*Directions for this task*: Your task is to transcribe the entries exactly.

*Supplied data*:
>>>

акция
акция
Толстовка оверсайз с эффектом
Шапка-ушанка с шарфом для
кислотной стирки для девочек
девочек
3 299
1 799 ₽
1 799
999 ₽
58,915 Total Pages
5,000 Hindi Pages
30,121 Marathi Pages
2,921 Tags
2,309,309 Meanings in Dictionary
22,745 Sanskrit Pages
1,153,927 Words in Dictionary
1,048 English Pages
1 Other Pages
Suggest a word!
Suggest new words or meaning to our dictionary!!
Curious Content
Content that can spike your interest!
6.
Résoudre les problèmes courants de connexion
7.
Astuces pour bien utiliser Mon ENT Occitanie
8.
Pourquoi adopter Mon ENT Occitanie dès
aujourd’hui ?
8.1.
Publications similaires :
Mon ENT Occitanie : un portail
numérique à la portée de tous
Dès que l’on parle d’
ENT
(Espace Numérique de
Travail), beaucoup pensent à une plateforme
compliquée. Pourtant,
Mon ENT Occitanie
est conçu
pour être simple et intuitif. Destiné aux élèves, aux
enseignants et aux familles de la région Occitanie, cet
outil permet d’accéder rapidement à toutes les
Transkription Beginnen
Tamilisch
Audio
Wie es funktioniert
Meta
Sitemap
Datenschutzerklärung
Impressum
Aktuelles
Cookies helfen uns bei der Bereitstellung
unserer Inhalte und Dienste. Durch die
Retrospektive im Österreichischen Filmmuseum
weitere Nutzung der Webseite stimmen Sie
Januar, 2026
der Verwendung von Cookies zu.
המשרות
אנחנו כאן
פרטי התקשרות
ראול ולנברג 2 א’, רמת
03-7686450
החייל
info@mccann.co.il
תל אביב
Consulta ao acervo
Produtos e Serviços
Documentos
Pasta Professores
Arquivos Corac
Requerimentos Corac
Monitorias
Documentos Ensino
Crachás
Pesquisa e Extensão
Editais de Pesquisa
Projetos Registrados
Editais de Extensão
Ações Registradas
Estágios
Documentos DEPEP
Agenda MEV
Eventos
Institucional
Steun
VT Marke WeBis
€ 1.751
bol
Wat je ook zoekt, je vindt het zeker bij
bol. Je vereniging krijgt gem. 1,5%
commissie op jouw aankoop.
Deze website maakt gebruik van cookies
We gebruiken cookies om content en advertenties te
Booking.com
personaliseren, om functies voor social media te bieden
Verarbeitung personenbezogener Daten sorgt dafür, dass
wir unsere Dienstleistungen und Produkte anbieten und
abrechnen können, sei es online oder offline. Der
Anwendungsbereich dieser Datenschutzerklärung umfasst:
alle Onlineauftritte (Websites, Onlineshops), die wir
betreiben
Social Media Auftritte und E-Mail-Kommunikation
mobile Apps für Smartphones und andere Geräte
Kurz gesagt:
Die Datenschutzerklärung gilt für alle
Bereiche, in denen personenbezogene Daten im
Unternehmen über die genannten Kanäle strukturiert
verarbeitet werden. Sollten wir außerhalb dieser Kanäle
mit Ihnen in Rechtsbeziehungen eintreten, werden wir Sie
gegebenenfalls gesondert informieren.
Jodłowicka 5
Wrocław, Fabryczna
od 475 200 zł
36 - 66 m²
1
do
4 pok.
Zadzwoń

<<<

*Response for this exercise*:
акция
акция
Толстовка оверсайз с эффектом
Шапка-ушанка с шарфом для
кислотной стирки для девочек
девочек
3 299
1 799 ₽
1 799
999 ₽
58,915 Total Pages
5,000 Hindi Pages
30,121 Marathi Pages
2,921 Tags
2,309,309 Meanings in Dictionary
22,745 Sanskrit Pages
1,153,927 Words in Dictionary
1,048 English Pages
1 Other Pages
Suggest a word!
Suggest new words or meaning to our dictionary!!
Curious Content
Content that can spike your interest!
6.
Résoudre les problèmes courants de connexion
7.
Astuces pour bien utiliser Mon ENT Occitanie
8.
Pourquoi adopter Mon ENT Occitanie dès
aujourd’hui ?
8.1.
Publications similaires :
Mon ENT Occitanie : un portail
numérique à la portée de tous
Dès que l’on parle d’
ENT
(Espace Numérique de
Travail), beaucoup pensent à une plateforme
compliquée. Pourtant,
Mon ENT Occitanie
est conçu
pour être simple et intuitif. Destiné aux élèves, aux
enseignants et aux familles de la région Occitanie, cet
outil permet d’accéder rapidement à toutes les
Transkription Beginnen
Tamilisch
Audio
Wie es funktioniert
Meta
Sitemap
Datenschutzerklärung
Impressum
Aktuelles
Cookies helfen uns bei der Bereitstellung
unserer Inhalte und Dienste. Durch die
Retrospektive im Österreichischen Filmmuseum
weitere Nutzung der Webseite stimmen Sie
Januar, 2026
der Verwendung von Cookies zu.
המשרות
אנחנו כאן
פרטי התקשרות
ראול ולנברג 2 א’, רמת
03-7686450
החייל
info@mccann.co.il
תל אביב
Consulta ao acervo
Produtos e Serviços
Documentos
Pasta Professores
Arquivos Corac
Requerimentos Corac
Monitorias
Documentos Ensino
Crachás
Pesquisa e Extensão
Editais de Pesquisa
Projetos Registrados
Editais de Extensão
Ações Registradas
Estágios
Documentos DEPEP
Agenda MEV
Eventos
Institucional
Steun
VT Marke WeBis
€ 1.751
bol
Wat je ook zoekt, je vindt het zeker bij
bol. Je vereniging krijgt gem. 1,5%
commissie op jouw aankoop.
Deze website maakt gebruik van cookies
We gebruiken cookies om content en advertenties te
Booking.com
personaliseren, om functies voor social media te bieden
Verarbeitung personenbezogener Daten sorgt dafür, dass
wir unsere Dienstleistungen und Produkte anbieten und
abrechnen können, sei es online oder offline. Der
Anwendungsbereich dieser Datenschutzerklärung umfasst:
alle Onlineauftritte (Websites, Onlineshops), die wir
betreiben
Social Media Auftritte und E-Mail-Kommunikation
mobile Apps für Smartphones und andere Geräte
Kurz gesagt:
Die Datenschutzerklärung gilt für alle
Bereiche, in denen personenbezogene Daten im
Unternehmen über die genannten Kanäle strukturiert
verarbeitet werden. Sollten wir außerhalb dieser Kanäle
mit Ihnen in Rechtsbeziehungen eintreten, werden wir Sie
gegebenenfalls gesondert informieren.
Jodłowicka 5
Wrocław, Fabryczna
od 475 200 zł
36 - 66 m²
1
do
4 pok.
Zadzwoń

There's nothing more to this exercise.